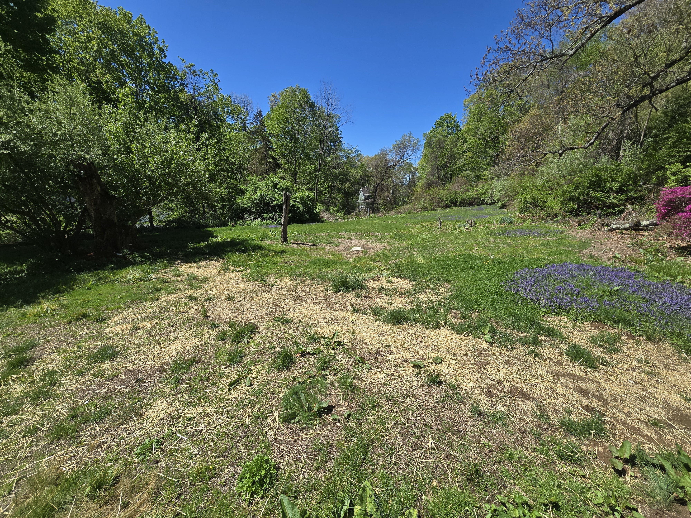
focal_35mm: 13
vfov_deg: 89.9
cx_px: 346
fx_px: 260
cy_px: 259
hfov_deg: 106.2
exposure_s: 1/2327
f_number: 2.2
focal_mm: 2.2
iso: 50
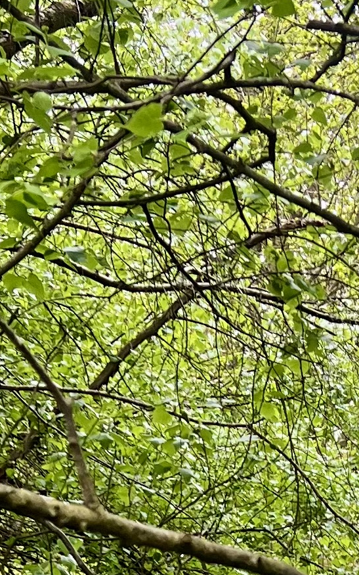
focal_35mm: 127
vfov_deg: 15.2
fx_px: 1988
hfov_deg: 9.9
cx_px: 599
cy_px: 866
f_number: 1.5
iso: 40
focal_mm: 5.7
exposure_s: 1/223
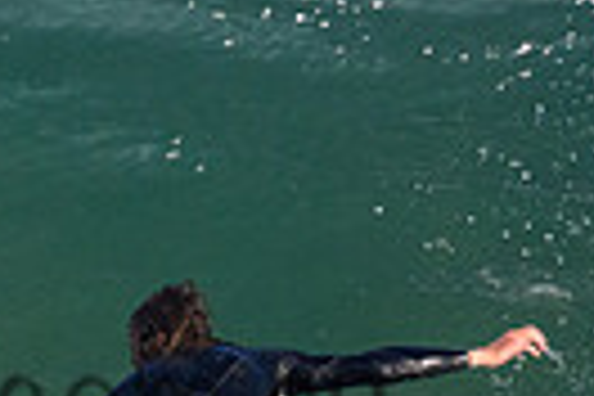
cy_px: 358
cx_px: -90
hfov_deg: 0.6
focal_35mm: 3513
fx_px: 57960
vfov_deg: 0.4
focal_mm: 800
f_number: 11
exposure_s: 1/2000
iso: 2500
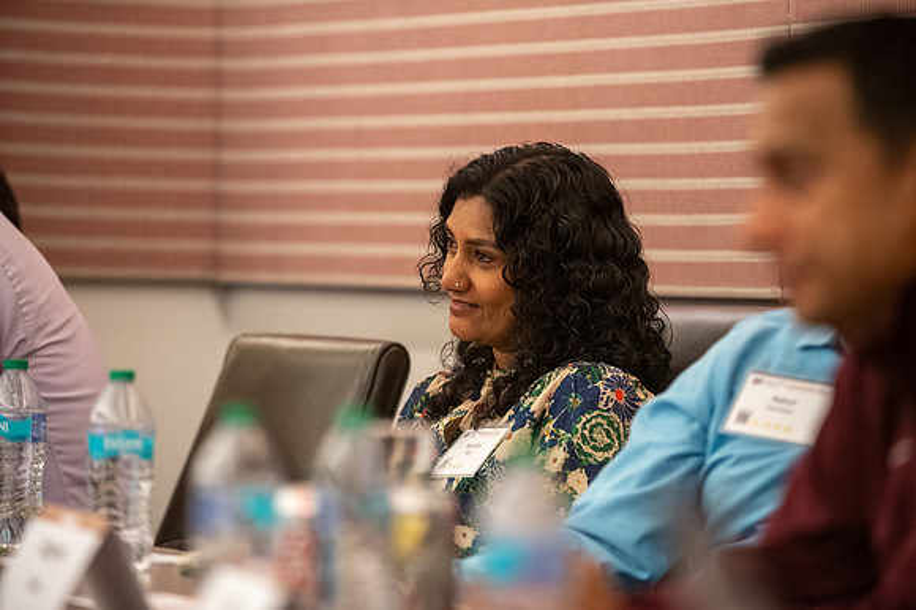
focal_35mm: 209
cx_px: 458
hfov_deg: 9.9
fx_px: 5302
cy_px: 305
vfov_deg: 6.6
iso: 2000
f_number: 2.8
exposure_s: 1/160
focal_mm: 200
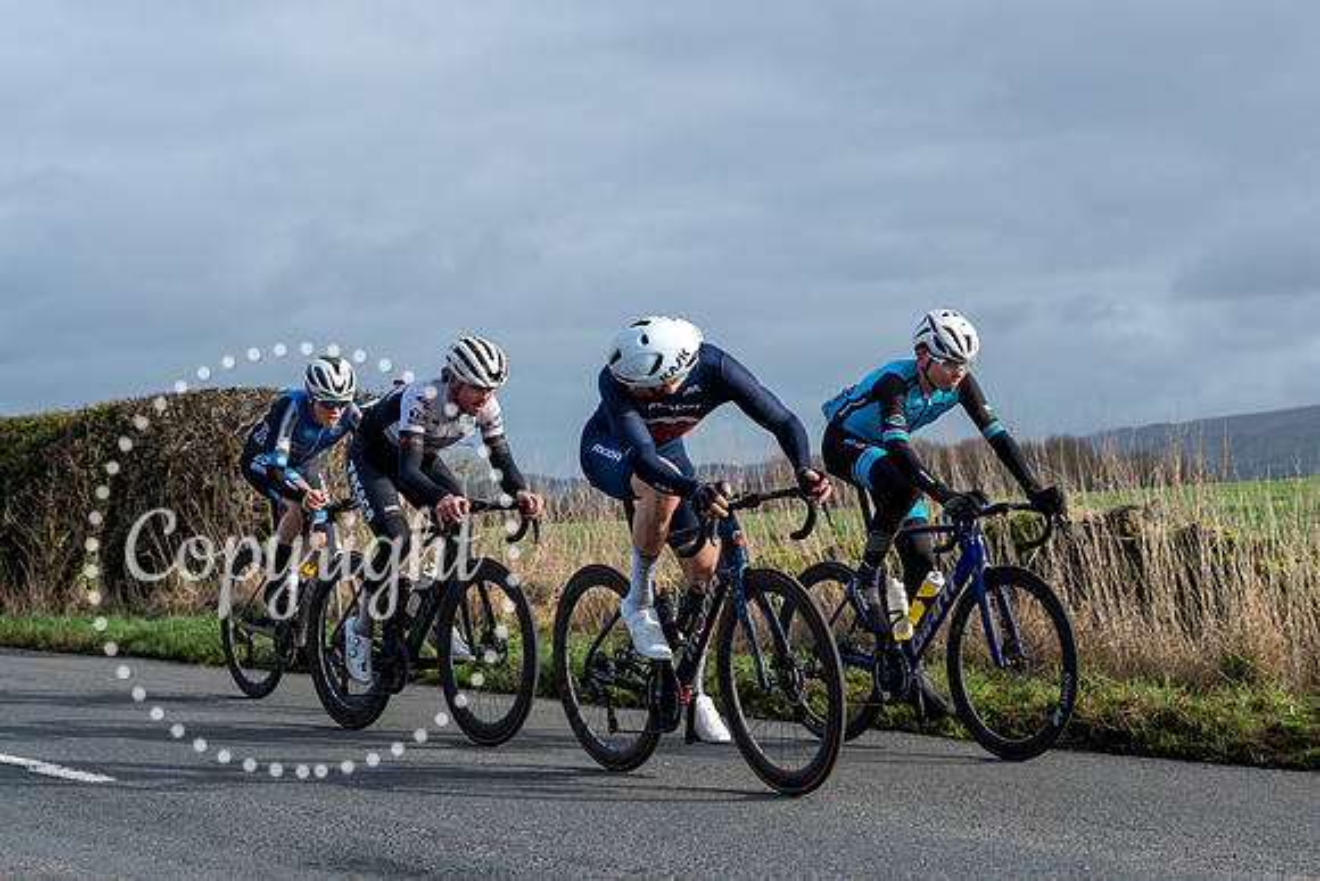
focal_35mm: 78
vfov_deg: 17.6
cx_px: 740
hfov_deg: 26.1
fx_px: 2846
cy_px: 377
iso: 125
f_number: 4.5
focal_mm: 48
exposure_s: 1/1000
____
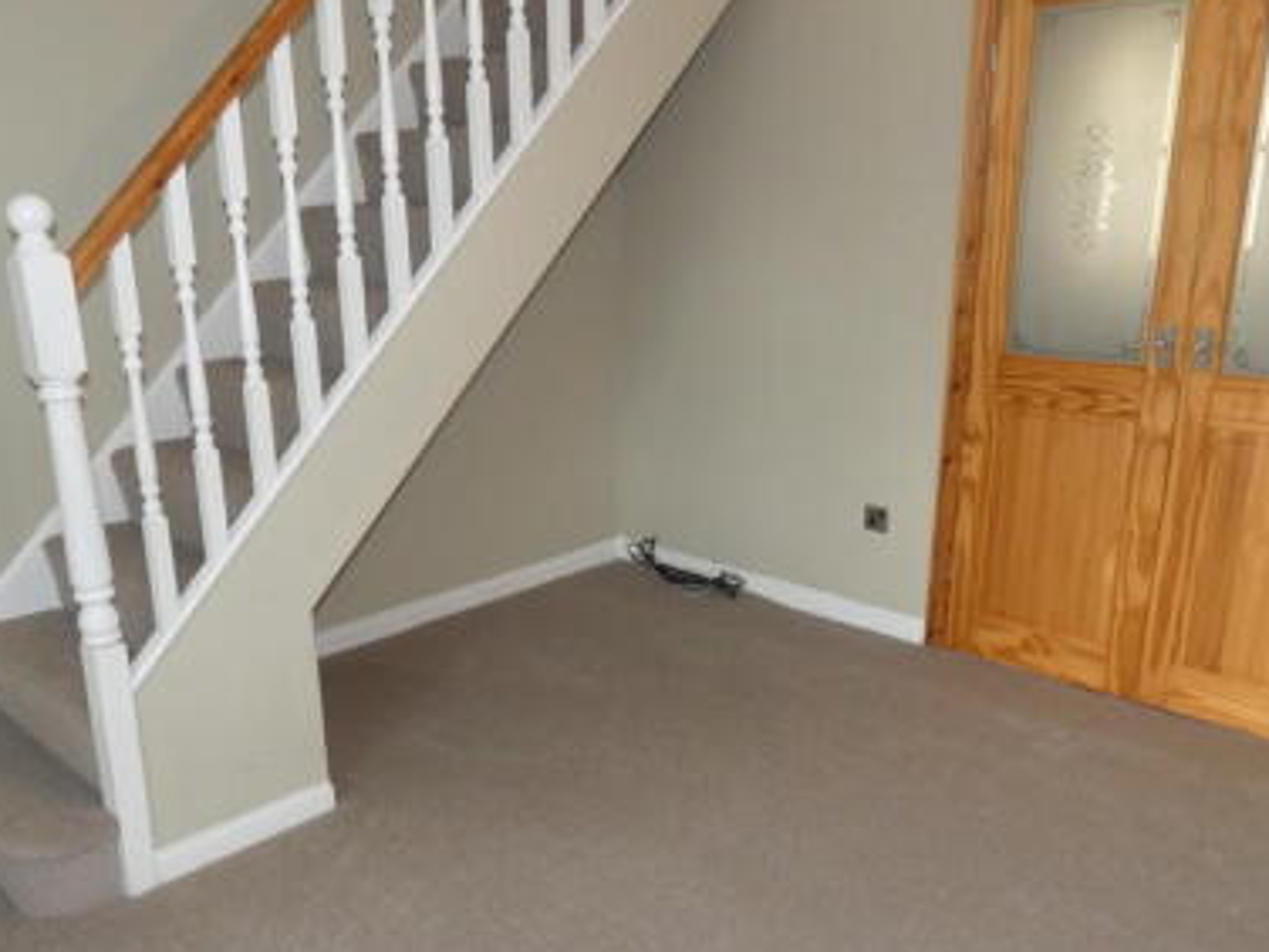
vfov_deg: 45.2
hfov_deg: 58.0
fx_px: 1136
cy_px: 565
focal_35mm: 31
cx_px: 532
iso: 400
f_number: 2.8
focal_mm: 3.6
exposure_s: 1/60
____
PROBLEM » Output only the stretch above from the line with "focal_mm: 5.7" through the line with "exposure_s: 1/1000", reproduced exactly. Exclude pictures.

WRITTEN ANSWER »
focal_mm: 5.7
exposure_s: 1/223
cy_px: 358
cx_px: -90
hfov_deg: 0.6
focal_35mm: 3513
fx_px: 57960
vfov_deg: 0.4
focal_mm: 800
f_number: 11
exposure_s: 1/2000
iso: 2500
focal_35mm: 209
cx_px: 458
hfov_deg: 9.9
fx_px: 5302
cy_px: 305
vfov_deg: 6.6
iso: 2000
f_number: 2.8
exposure_s: 1/160
focal_mm: 200
focal_35mm: 78
vfov_deg: 17.6
cx_px: 740
hfov_deg: 26.1
fx_px: 2846
cy_px: 377
iso: 125
f_number: 4.5
focal_mm: 48
exposure_s: 1/1000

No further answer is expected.